(Page text):
In her book The March of Folly: From Troy to Vietnam, Barbara
Tuchman writes, ‘Wooden-headedness, the source of self-deception, is a factor
that plays a remarkably large role in government. It consists in assessing a
situation in terms of preconceived fixed notions while ignoring or rejecting
any contrary signs’. Indeed, wooden-headedness is also the refusal to benefit
from experience, preferring to filter information through the lens of ideology
and acquiring an addiction to the counterproductive. After all, and as Tuchman
adds again with a reference to Homer’s Iliad,
‘Notwithstanding the frequent references in the epic to the fall of Troy being
ordained, it was not fate but free choice that took the Horse within the
walls’. How true that ‘fate’ as a character in legend represents the fulfilment
of man’s expectations of himself.
Is this not what
is happening also with the Israeli-Palestinian conflict? Year in year out, hope begets
disappointment, and the ‘nay-sayers’ get to gloat while the rest of us despair,
lacerate ourselves, second-guess those in charge and look at things anew. But
this process of self-criticism is the pre-condition for the second wind, the
grubbier, less illusory effort that often enough leads to some acceptable
outcome. Can this acceptable outcome be found here? After all, as HB Michel
Sabbah, Latin-rite Roman Catholic Patriarch of Jerusalem, indicated in an
interview with Vatican Radio on 19 May 2004, ‘It is ignorance of another’s
civilisation that leads someone to see him as an enemy. [] We are living in a
situation of great violence in the world, particularly in the Holy Land.

(Raw data):
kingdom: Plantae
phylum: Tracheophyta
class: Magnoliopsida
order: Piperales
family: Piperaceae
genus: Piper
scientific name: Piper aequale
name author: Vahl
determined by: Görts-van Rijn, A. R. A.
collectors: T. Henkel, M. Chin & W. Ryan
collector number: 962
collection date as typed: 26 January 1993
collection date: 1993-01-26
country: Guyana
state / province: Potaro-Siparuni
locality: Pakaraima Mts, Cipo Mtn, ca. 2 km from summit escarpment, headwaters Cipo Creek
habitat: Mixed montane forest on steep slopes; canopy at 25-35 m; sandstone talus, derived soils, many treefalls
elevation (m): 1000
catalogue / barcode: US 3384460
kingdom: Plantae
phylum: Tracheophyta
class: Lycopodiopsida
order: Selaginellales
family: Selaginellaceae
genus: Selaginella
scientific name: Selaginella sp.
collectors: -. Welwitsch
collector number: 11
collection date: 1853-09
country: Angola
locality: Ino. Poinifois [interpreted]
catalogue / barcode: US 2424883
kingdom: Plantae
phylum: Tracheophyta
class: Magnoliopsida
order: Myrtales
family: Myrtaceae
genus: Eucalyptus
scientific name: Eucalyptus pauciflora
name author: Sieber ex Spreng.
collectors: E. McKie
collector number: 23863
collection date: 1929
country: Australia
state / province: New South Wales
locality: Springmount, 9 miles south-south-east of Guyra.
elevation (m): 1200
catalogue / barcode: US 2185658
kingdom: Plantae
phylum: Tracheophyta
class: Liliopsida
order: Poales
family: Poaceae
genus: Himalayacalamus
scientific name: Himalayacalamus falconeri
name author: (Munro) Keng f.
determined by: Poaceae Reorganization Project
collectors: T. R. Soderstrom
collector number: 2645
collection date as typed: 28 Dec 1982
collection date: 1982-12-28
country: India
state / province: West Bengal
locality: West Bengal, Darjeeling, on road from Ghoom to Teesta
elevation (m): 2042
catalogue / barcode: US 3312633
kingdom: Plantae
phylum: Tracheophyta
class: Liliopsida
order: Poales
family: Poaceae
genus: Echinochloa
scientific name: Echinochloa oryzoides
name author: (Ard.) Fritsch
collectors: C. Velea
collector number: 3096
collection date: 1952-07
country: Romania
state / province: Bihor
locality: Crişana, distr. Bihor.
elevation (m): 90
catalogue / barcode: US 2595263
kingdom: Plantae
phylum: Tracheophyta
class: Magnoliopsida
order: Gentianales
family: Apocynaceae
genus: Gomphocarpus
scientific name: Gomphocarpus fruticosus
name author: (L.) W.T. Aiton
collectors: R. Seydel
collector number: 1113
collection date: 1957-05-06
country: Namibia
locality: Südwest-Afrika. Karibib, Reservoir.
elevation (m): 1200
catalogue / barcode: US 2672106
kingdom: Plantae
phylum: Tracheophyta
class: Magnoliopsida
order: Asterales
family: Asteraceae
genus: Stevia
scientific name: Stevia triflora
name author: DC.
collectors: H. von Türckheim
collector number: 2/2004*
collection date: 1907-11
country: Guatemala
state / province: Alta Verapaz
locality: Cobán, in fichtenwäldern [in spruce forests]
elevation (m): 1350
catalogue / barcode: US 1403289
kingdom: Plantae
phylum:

(List of tasks):
1/ According to the wooden-headedness text, who gave an interview to Vatican Radio on 19 May 2004?
2/ Print everything in the wooden-headedness text from "Is this not" down to "the Holy Land.", word for word.
Work only from the wooden-headedness text, not from the data.

(Exercise answers):
1/ HB Michel Sabbah, Latin-rite Roman Catholic Patriarch of Jerusalem.

2/
Is this not what
is happening also with the Israeli-Palestinian conflict? Year in year out, hope begets
disappointment, and the ‘nay-sayers’ get to gloat while the rest of us despair,
lacerate ourselves, second-guess those in charge and look at things anew. But
this process of self-criticism is the pre-condition for the second wind, the
grubbier, less illusory effort that often enough leads to some acceptable
outcome. Can this acceptable outcome be found here? After all, as HB Michel
Sabbah, Latin-rite Roman Catholic Patriarch of Jerusalem, indicated in an
interview with Vatican Radio on 19 May 2004, ‘It is ignorance of another’s
civilisation that leads someone to see him as an enemy. [] We are living in a
situation of great violence in the world, particularly in the Holy Land.